[Transcribed page contents]
== Segment start ==

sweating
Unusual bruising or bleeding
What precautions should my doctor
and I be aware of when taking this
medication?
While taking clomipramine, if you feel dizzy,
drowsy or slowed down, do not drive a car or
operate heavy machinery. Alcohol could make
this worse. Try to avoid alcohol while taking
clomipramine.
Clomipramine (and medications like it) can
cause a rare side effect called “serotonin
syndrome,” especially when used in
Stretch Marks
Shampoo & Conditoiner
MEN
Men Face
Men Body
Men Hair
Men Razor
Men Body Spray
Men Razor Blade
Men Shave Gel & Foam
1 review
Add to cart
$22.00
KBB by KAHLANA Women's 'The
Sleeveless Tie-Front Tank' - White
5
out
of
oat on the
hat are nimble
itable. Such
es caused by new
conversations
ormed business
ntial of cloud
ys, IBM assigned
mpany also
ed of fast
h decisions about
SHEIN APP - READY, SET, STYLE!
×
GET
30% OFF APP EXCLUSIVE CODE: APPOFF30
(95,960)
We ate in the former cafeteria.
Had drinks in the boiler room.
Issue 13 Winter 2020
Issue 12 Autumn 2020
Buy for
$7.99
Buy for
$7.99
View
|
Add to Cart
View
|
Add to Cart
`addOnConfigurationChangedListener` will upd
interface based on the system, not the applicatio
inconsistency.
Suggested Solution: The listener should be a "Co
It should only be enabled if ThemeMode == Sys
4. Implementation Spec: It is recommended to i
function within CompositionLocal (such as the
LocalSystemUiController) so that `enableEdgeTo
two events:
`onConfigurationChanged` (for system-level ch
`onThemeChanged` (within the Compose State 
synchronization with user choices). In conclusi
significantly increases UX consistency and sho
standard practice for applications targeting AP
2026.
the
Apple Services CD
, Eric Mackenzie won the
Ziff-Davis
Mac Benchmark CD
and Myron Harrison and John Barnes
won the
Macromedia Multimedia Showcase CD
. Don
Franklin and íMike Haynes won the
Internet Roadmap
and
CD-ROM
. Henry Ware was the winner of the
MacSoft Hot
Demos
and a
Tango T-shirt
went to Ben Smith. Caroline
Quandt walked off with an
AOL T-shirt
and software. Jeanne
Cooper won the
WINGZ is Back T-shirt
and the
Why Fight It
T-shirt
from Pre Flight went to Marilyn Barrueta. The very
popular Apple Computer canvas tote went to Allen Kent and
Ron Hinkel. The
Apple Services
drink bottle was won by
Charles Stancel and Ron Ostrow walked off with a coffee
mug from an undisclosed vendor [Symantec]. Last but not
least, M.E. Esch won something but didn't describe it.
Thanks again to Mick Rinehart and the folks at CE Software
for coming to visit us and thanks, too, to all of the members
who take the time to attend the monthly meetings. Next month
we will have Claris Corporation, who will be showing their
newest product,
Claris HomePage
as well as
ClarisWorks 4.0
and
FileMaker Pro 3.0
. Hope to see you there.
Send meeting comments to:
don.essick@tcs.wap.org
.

== Segment end ==

WRITTEN TASK:
Search the records above for the string "within" and copy each line that holds it.

EXPECTED ANSWER:
function within CompositionLocal (such as the
`onThemeChanged` (within the Compose State 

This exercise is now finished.